Typically, row-level BEFORE triggers are used for checking or modifying the data that will be inserted or updated. For example, a BEFORE trigger might be used to insert the current time into a timestamp column, or to check that two elements of the row are consistent. Row-level AFTER triggers are most sensibly used to propagate the updates to other tables, or make consistency checks against other tables. The reason for this division of labor is that an AFTER trigger can be certain it is seeing the final value of the row, while a BEFORE trigger cannot; there might be other BEFORE triggers firing after it. If you have no specific reason to make a trigger BEFORE or AFTER, the BEFORE case is more efficient, since the information about the operation doesn't have to be saved until end of statement.

If a trigger function executes SQL commands then these commands might fire triggers again. This is known as cascading triggers. There is no direct limitation on the number of cascade levels. It is possible for cascades to cause a recursive invocation of the same trigger; for example, an INSERT trigger might execute a command that inserts an additional row into the same table, causing the INSERT trigger to be fired again. It is the trigger programmer's responsibility to avoid infinite recursion in such scenarios.

If a foreign key constraint specifies referential actions (that is, cascading updates or deletes), those actions are performed via ordinary SQL update or delete commands on the referencing table. In particular, any triggers that exist on the referencing table will be fired for those changes. If such a trigger modifies or blocks the effect of one of these commands, the end result could be to break referential integrity. It is the trigger programmer's responsibility to avoid that.

When a trigger is being defined, arguments can be specified for it. The purpose of including arguments in the trigger definition is to allow different triggers with similar requirements to call the same function. As an example, there could be a generalized trigger function that takes as its arguments two column names and puts the current user in one and the current time stamp in the other. Properly written, this trigger function would be independent of the specific table it is triggering on. So the same function could be used for INSERT events on any table with suitable columns, to automatically track creation of records in a transaction table for example. It could also be used to track last-update events if defined as an UPDATE trigger.

Each programming language that supports triggers has its own method for making the trigger input data available to the trigger function. This input data includes the type of trigger event (e.g., INSERT or UPDATE) as well as any arguments that were listed in CREATE TRIGGER. For a row-level trigger, the input data also includes the NEW row for INSERT and UPDATE triggers, and/or the OLD row for UPDATE and DELETE triggers.

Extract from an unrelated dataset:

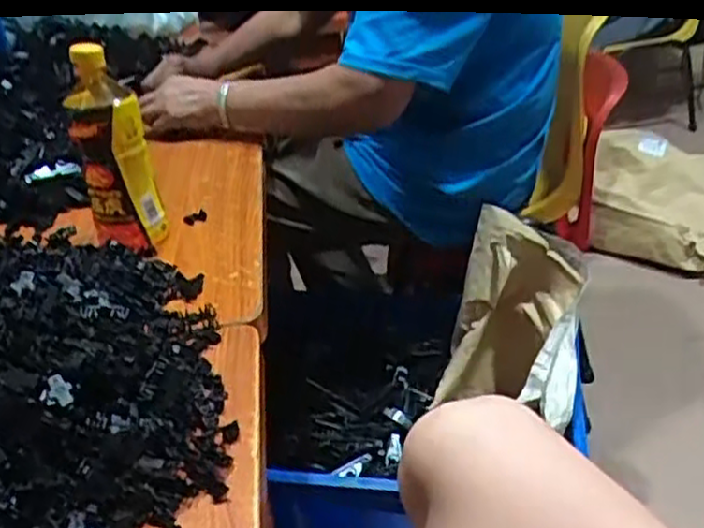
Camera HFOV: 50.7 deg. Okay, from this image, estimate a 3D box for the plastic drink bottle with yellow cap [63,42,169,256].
[{"bbox_3d":[-0.225,-0.107,0.699,0.064,0.184,0.065,-16,31,-16],"label":"plastic drink bottle with yellow cap"}]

By default, statement-level triggers do not have any way to examine the individual row(s) modified by the statement. But an AFTER STATEMENT trigger can request that transition tables be created to make the sets of affected rows available to the trigger. AFTER ROW triggers can also request transition tables, so that they can see the total changes in the table as well as the change in the individual row they are currently being fired for. The method for examining the transition tables again depends on the programming language that is being used, but the typical approach is to make the transition tables act like read-only temporary tables that can be accessed by SQL commands issued within the trigger function.